In zijn dagboeken schreef Darwin dat hij verdwaald was toen hij probeerde naar São Domingos te wandelen in het dorre, karakterloze land. Toen hij het dorp eindelijk vond, was hij opgetogen over de kokosnoot-, guave-, suikerriet- en koffieteelt in de velden. ‘Ik kan me geen opvallender contrast voorstellen dan dat van de heldere vegetatie tegen de zwarte afgronden eromheen’, schreef hij. Na “een zeer uitgebreid diner met vlees gekookt met verschillende soorten kruiden en specerijen en sinaasappeltaart”, passeerde Darwin twintig jonge vrouwen gekleed in felgekleurde tulbanden en sjaals. De vrouwen begonnen te dansen en ‘zongen met veel energie een wild lied, terwijl ze de tijd sloegen met hun handen op hun benen’.

Later nam meneer Rodrigues me mee naar een restaurant en tuin genaamd Eco Centro. De keuken was gesloten, maar we wilden vanaf de patio het uitzicht bewonderen op de golfplaten daken van het dorp en de grillige bergen aan de overkant van de vallei.

De eigenaar, een oudere man genaamd Filomeno Soares, wees naar een omheind perceel waar hij van plan was enkele van de lokale soorten te kweken die Darwin op het eiland verzamelde. Hij was ook bezig met het bereiden van een nieuw menu met sinaasappeltaart en het regelen van uitvoeringen van de dans die Darwin had waargenomen, genaamd batuque, door dorpsvrouwen.

Hij ontwikkelde de attracties met Darwin-thema samen met een zakenvrouw in Praia genaamd Marvela Rodrigues, die bezoekers naar Santiago wilde lokken als alternatief voor de meer toeristische eilanden zoals Sal en Boa Vista. ‘We hebben geen all-inclusive resorts in Santiago,’ vertelde ze me. “Wij richten ons op cultuur en geschiedenis.”

Een paar maanden na mijn reis plaatste het bedrijf van mevrouw Rodrigues, Sandymar, uithangborden op veel van de locaties langs de “Darwin Way”, die in het boek van de heer Silva in kaart zijn gebracht. Misschien zouden de Kaapverdianen immers nieuwe kansen krijgen om meer te weten te komen over de nieuwsgierige Engelsman die al die jaren geleden hun hoofdstad bezocht.

Na drie weken in Santiago maakte de kapitein van de Beagle zich geen zorgen meer over Darwins vastberadenheid. “Een kind met een nieuw speeltje had niet blijer kunnen zijn dan hij was met St. Jago”, schreef hij. Darwin, die in zijn dagboek schreef, stond te popelen om verder te gaan: “Ik word nogal ongeduldig om de tropische vegetatie in grotere weelde te zien dan hier te zien is.”

Toen de Beagle Toen hij bijna vijf jaar later, aan het einde van zijn reis, terugkeerde naar Santiago, wijdde Darwin slechts een paar paragrafen in zijn dagboek aan het bezoek – inclusief een vermelding van ‘onze oude vriend, de grote Baobab-boom’.

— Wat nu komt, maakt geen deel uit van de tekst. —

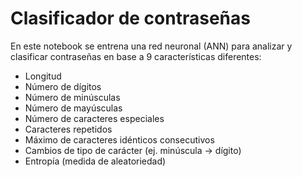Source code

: # Clasificador de contraseñas
En este notebook se entrena una red neuronal (ANN) para analizar y clasificar contraseñas en base a 9 características diferentes:
- Longitud
- Número de dígitos
- Número de minúsculas
- Número de mayúsculas
- Número de caracteres especiales
- Caracteres repetidos
- Máximo de caracteres idénticos consecutivos
- Cambios de tipo de carácter (ej. minúscula → dígito)
- Entropía (medida de aleatoriedad)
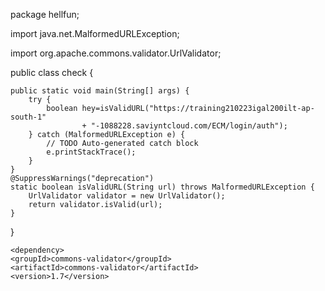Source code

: package hellfun;

import java.net.MalformedURLException;

import org.apache.commons.validator.UrlValidator;

public class check {

	public static void main(String[] args) {
		try {
			boolean hey=isValidURL("https://training210223igal200ilt-ap-south-1"
					+ "-1088228.saviyntcloud.com/ECM/login/auth");
		} catch (MalformedURLException e) {
			// TODO Auto-generated catch block
			e.printStackTrace();
		}
	}
	@SuppressWarnings("deprecation")
	static boolean isValidURL(String url) throws MalformedURLException {
	    UrlValidator validator = new UrlValidator();
	    return validator.isValid(url);
	}
}

	<dependency>
    <groupId>commons-validator</groupId>
    <artifactId>commons-validator</artifactId>
    <version>1.7</version>
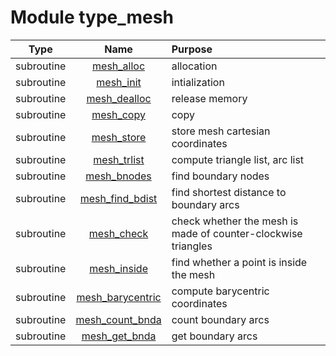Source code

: # Module type_mesh

| Type | Name | Purpose |
| :--: | :--: | :---------- |
| subroutine | [mesh_alloc](https://github.com/JCSDA/saber/tree/develop/src/saber/bump/type_mesh.F90#L78) | allocation |
| subroutine | [mesh_init](https://github.com/JCSDA/saber/tree/develop/src/saber/bump/type_mesh.F90#L108) | intialization |
| subroutine | [mesh_dealloc](https://github.com/JCSDA/saber/tree/develop/src/saber/bump/type_mesh.F90#L219) | release memory |
| subroutine | [mesh_copy](https://github.com/JCSDA/saber/tree/develop/src/saber/bump/type_mesh.F90#L256) | copy |
| subroutine | [mesh_store](https://github.com/JCSDA/saber/tree/develop/src/saber/bump/type_mesh.F90#L315) | store mesh cartesian coordinates |
| subroutine | [mesh_trlist](https://github.com/JCSDA/saber/tree/develop/src/saber/bump/type_mesh.F90#L347) | compute triangle list, arc list |
| subroutine | [mesh_bnodes](https://github.com/JCSDA/saber/tree/develop/src/saber/bump/type_mesh.F90#L413) | find boundary nodes |
| subroutine | [mesh_find_bdist](https://github.com/JCSDA/saber/tree/develop/src/saber/bump/type_mesh.F90#L496) | find shortest distance to boundary arcs |
| subroutine | [mesh_check](https://github.com/JCSDA/saber/tree/develop/src/saber/bump/type_mesh.F90#L553) | check whether the mesh is made of counter-clockwise triangles |
| subroutine | [mesh_inside](https://github.com/JCSDA/saber/tree/develop/src/saber/bump/type_mesh.F90#L624) | find whether a point is inside the mesh |
| subroutine | [mesh_barycentric](https://github.com/JCSDA/saber/tree/develop/src/saber/bump/type_mesh.F90#L656) | compute barycentric coordinates |
| subroutine | [mesh_count_bnda](https://github.com/JCSDA/saber/tree/develop/src/saber/bump/type_mesh.F90#L692) | count boundary arcs |
| subroutine | [mesh_get_bnda](https://github.com/JCSDA/saber/tree/develop/src/saber/bump/type_mesh.F90#L735) | get boundary arcs |

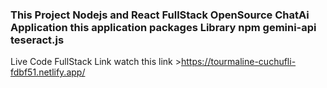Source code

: <h3>This Project Nodejs and React FullStack OpenSource ChatAi Application this application packages Library npm gemini-api teseract.js</h3>

Live Code FullStack Link watch this link >https://tourmaline-cuchufli-fdbf51.netlify.app/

Maar jaren later, toen hij als oude man zijn autobiografie schreef, scheen het eiland helder in zijn geheugen: ‘Hoe duidelijk kan ik denken aan de lage klif van lava waaronder ik rustte, terwijl de zon gloeiend heet was en een paar vreemde woestijnplanten groeiden. vlakbij, en met levende koralen in de getijdenpoelen aan mijn voeten.’


Volg New York Times Travel op Instagram En meld u aan voor onze wekelijkse Travel Dispatch-nieuwsbrief voor deskundige tips over slimmer reizen en inspiratie voor uw volgende vakantie. Droomt u van een toekomstig uitje of reist u gewoon in een leunstoel? Bekijk onze 52 plaatsen om naartoe te gaan in 2023.

Leave A Reply

Your email address will not be published.